#### [What this exercise asks]
1. Which figures in the memory patent excerpt are described as flowcharts? List their labels.
2. Reproduce the memory patent excerpt word for word from "Other exemplary systems, methods, features" to "the claims herein.".
3. Carry the memory patent excerpt forward from the point where it stops.

Quoted passage Start Marker

An exemplary method may further include driving each of the bitline left and the bitline right to the data voltage level. In an exemplary embodiment, each of the bitline left and the bitline right may be driven to the data voltage level utilizing the charge sharing circuit.

In an exemplary embodiment, driving each of the bitline left and the bitline right may include coupling the bitline left to the bitline right, coupling the bitline left to the one of the left node and the right node, and coupling the bitline right to the one of the left node and the right node. An exemplary bitline left may be coupled to the bitline right responsive to the equalizing transistor being activated. An exemplary bitline left may be coupled to the one of the left node and the right node responsive to a respective coupling transistor of the first coupling transistor and a third coupling transistor of the charge sharing circuit being activated. An exemplary bitline right may be coupled to the one of the left node and the right node responsive to a respective coupling transistor of the second coupling transistor and a fourth coupling transistor of the charge sharing circuit being activated.

Other exemplary systems, methods, features and advantages of the implementations will be, or will become, apparent to one of ordinary skill in the art upon examination of the following figures and detailed description. It is intended that all such additional systems, methods, features and advantages be included within this description and this summary, be within the scope of the implementations, and be protected by the claims herein.

BRIEF DESCRIPTION OF THE DRAWINGS

The drawing figures depict one or more implementations in accord with the present teachings, by way of example only, not by way of limitation. In the figures, like reference numerals refer to the same or similar elements.

FIG. 1A shows a flowchart of a method for accessing a memory cell in a semiconductive memory device, consistent with one or more exemplary embodiments of the present disclosure.

FIG. 1B shows a flowchart of a method for equalizing a bitline left and a bitline right of a semiconductive memory device, consistent with one or more exemplary embodiments of the present disclosure.

FIG. 1C shows a flowchart of a method for charge sharing between a memory cell and one of a bitline left and a bitline right, consistent with one or more exemplary embodiments of the present disclosure.

FIG. 1D shows a flowchart of a method for driving one of a left node and a right node of a sense amplifier to a data voltage level, consistent with one or more exemplary embodiments of the present disclosure.

FIG. 1E shows a flowchart of a method for driving each of a bitline left and a bitline right to a data voltage level, consistent with one or more exemplary embodiments of the present disclosure.

FIG. 2 shows a schematic of a semiconductive memory device, consistent with one or more exemplary embodiments of the present disclosure.

FIG. 3 shows voltage levels of a bitline left, a bitline right, and control signals in different time periods for accessing a bitline left, consistent with one or more exemplary embodiments of the present disclosure.

FIG. 4 shows a high-level functional block diagram of a computer system, consistent with one or more exemplary embodiments of the present disclosure.

FIG. 5 shows voltage levels of a memory cell, bitlines, and nodes of a sense amplifier, consistent with one or more exemplary embodiments of the present disclosure.

Quoted passage End Marker
Listed entries Start Marker

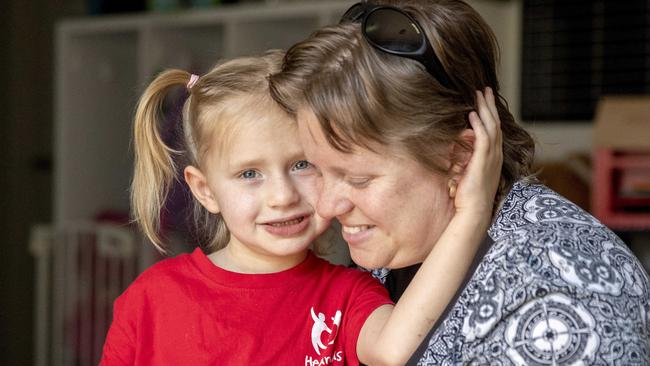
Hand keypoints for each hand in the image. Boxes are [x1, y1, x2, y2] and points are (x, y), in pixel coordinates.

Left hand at [453, 87, 502, 219]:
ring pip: (491, 127)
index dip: (490, 114)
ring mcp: (492, 158)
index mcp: (493, 157)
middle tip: (485, 90)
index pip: (494, 131)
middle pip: (495, 124)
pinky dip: (478, 124)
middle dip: (490, 105)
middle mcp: (496, 155)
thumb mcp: (467, 173)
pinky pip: (483, 138)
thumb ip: (463, 158)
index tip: (485, 101)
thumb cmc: (469, 196)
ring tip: (479, 94)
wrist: (474, 212)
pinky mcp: (483, 161)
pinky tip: (472, 114)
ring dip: (485, 109)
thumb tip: (454, 146)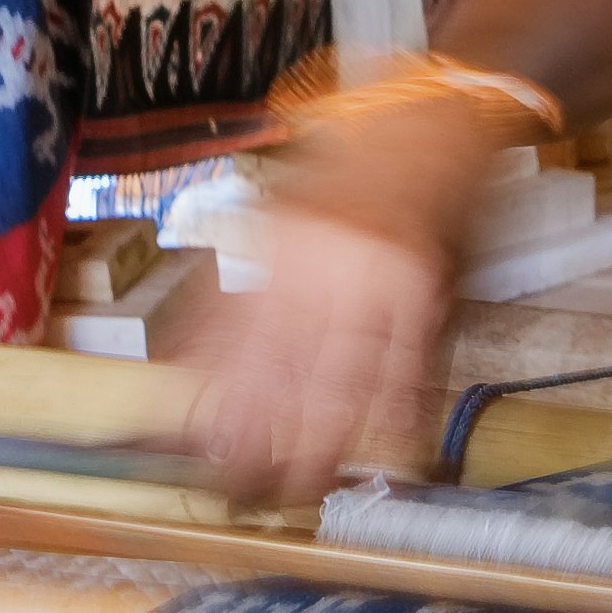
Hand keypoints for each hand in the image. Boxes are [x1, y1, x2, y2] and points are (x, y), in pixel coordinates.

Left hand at [181, 99, 489, 502]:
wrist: (424, 123)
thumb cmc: (345, 179)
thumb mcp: (277, 222)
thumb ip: (237, 292)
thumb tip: (182, 370)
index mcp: (278, 245)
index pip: (230, 336)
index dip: (209, 399)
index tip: (188, 449)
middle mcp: (323, 264)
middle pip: (281, 368)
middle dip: (259, 436)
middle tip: (239, 490)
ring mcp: (380, 280)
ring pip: (344, 377)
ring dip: (323, 440)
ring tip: (301, 487)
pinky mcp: (429, 292)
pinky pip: (408, 365)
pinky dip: (396, 413)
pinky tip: (384, 452)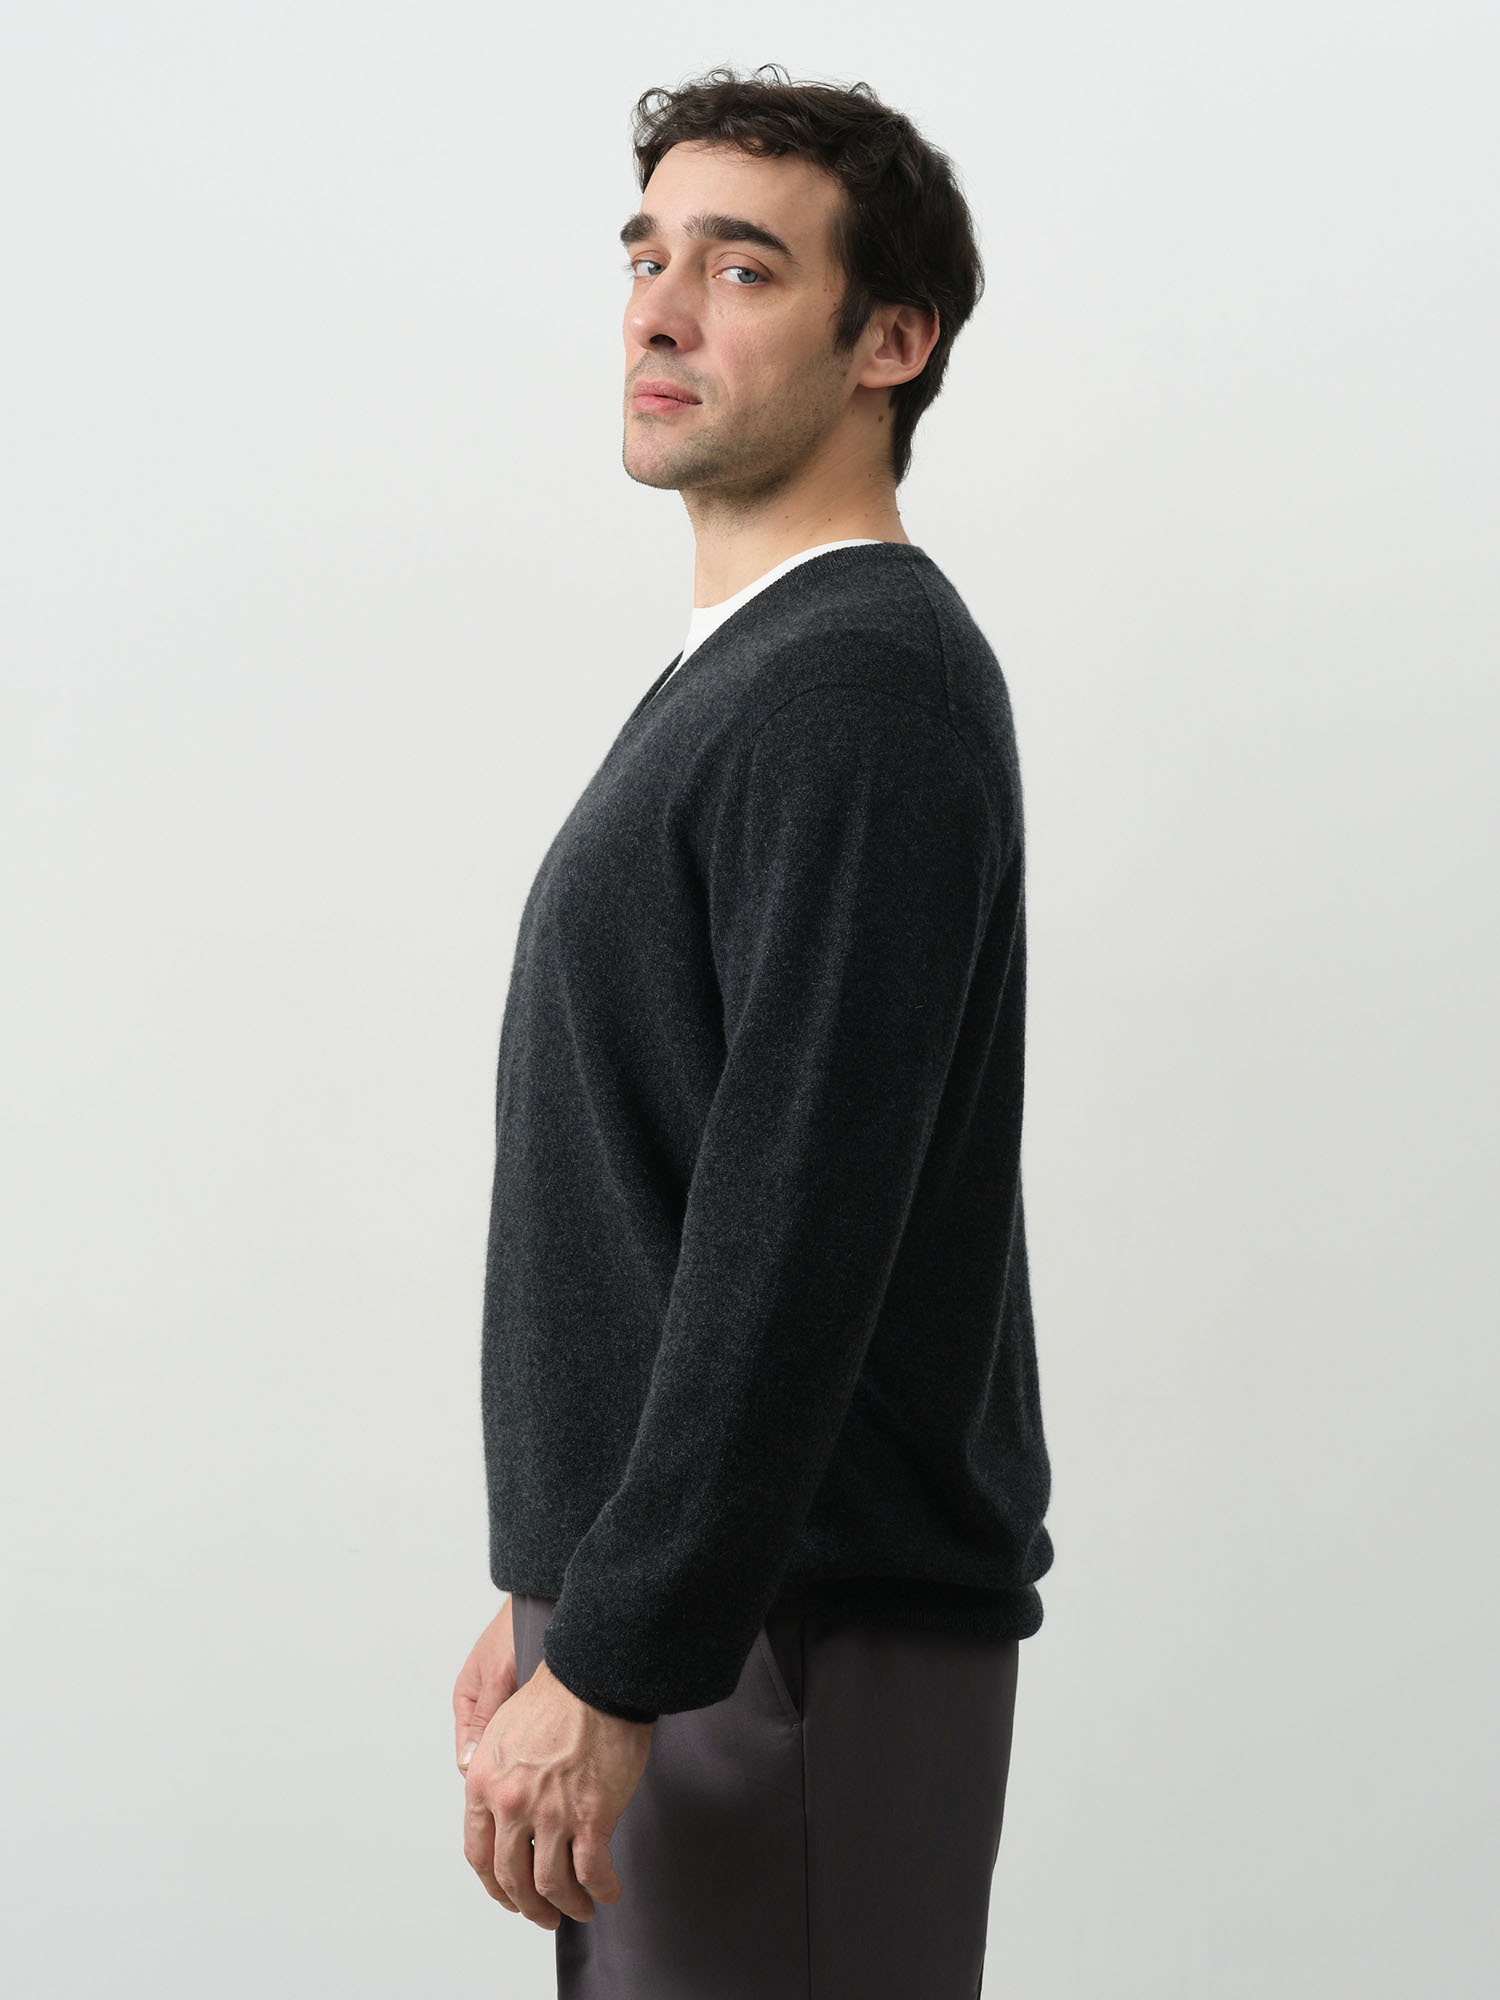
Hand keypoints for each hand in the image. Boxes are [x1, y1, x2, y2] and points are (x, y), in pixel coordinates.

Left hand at [454, 1601, 653, 1928]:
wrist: (595, 1677)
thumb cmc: (555, 1695)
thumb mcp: (503, 1730)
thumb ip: (494, 1774)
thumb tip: (498, 1810)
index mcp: (484, 1783)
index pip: (479, 1853)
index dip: (494, 1883)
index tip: (508, 1893)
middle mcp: (511, 1805)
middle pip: (512, 1877)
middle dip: (528, 1905)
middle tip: (543, 1915)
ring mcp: (551, 1814)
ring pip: (551, 1884)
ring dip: (565, 1906)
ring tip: (578, 1910)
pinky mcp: (592, 1817)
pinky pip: (592, 1872)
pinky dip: (600, 1890)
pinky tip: (607, 1893)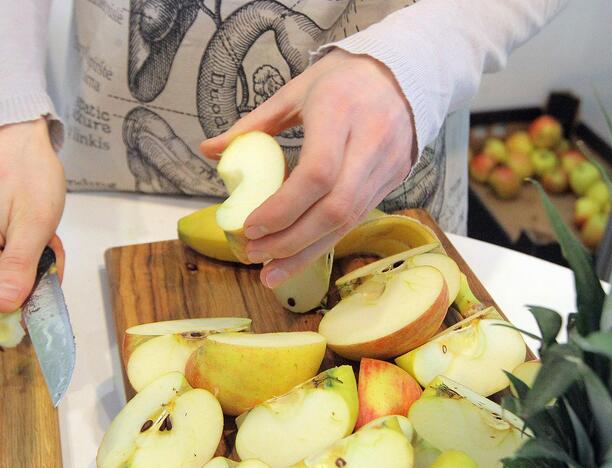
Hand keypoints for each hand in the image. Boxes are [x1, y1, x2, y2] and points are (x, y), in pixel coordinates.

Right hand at [0, 119, 65, 311]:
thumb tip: (5, 307)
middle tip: (42, 233)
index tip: (48, 253)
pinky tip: (17, 223)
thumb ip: (20, 268)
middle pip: (2, 288)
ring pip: (1, 275)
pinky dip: (14, 247)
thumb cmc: (24, 169)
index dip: (36, 281)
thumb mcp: (35, 221)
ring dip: (26, 256)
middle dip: (33, 267)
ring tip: (29, 222)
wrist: (9, 136)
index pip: (5, 300)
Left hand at [200, 49, 416, 287]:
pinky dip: (324, 241)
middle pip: (334, 208)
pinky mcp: (393, 181)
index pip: (317, 172)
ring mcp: (386, 166)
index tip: (251, 226)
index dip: (283, 207)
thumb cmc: (340, 82)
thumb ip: (253, 125)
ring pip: (348, 222)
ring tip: (270, 271)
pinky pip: (357, 219)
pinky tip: (298, 256)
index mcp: (339, 112)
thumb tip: (208, 150)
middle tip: (255, 254)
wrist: (402, 76)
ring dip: (306, 252)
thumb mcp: (294, 93)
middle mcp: (369, 142)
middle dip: (291, 240)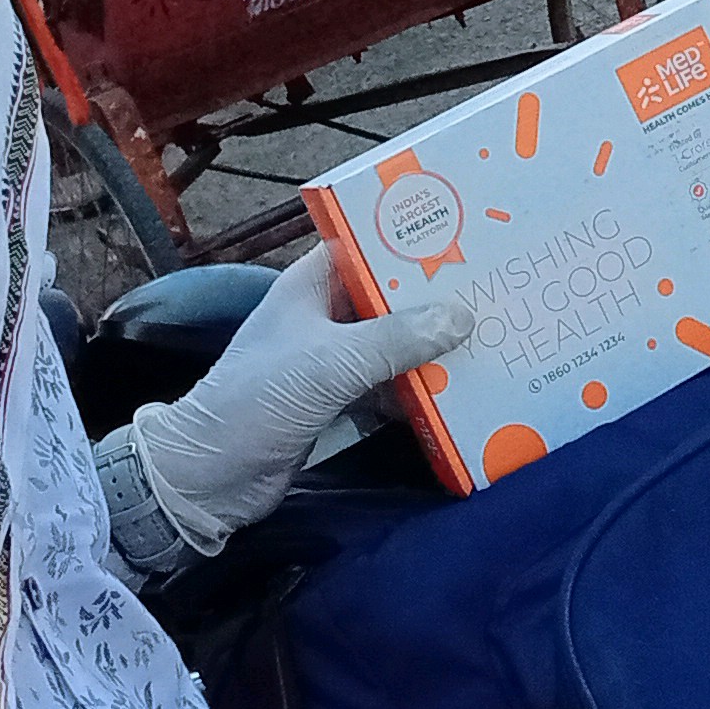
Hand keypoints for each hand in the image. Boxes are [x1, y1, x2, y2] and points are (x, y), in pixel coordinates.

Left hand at [130, 247, 475, 550]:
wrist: (211, 477)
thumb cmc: (258, 400)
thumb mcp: (329, 363)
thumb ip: (395, 339)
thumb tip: (463, 315)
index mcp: (312, 283)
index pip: (368, 242)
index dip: (413, 236)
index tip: (469, 232)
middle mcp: (326, 314)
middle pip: (391, 294)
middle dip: (437, 295)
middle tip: (498, 287)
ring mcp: (333, 359)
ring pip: (396, 342)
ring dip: (435, 345)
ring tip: (496, 334)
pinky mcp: (341, 401)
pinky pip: (392, 384)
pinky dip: (422, 386)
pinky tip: (466, 388)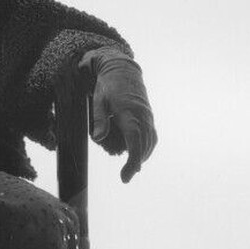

Listed entries End Marker

#### [Activity answers]
1. FIG. 1A, FIG. 1B, FIG. 1C, FIG. 1D, FIG. 1E

2.
Other exemplary systems, methods, features and advantages of the implementations will be, or will become, apparent to one of ordinary skill in the art upon examination of the following figures and detailed description. It is intended that all such additional systems, methods, features and advantages be included within this description and this summary, be within the scope of the implementations, and be protected by the claims herein.

3.
DETAILED DESCRIPTION

In the following detailed description, numerous specific details are set forth by way of examples in order to provide a thorough understanding of the relevant teachings. However, it should be apparent that the present teachings may be practiced without such details. In other instances, well known methods, procedures, components, and/or circuitry have been described at a relatively high-level, without detail, in order to avoid unnecessarily obscuring aspects of the present teachings.

The following detailed description is presented to enable a person skilled in the art to make and use the methods and devices disclosed in exemplary embodiments of the present disclosure. For purposes of explanation, specific nomenclature is set forth to provide a thorough understanding of the present disclosure. However, it will be apparent to one skilled in the art that these specific details are not required to practice the disclosed exemplary embodiments. Descriptions of specific exemplary embodiments are provided only as representative examples. Various modifications to the exemplary implementations will be readily apparent to one skilled in the art, and the general principles defined herein may be applied to other implementations and applications without departing from the scope of the present disclosure. The present disclosure is not intended to be limited to the implementations shown, but is to be accorded the widest possible scope consistent with the principles and features disclosed herein.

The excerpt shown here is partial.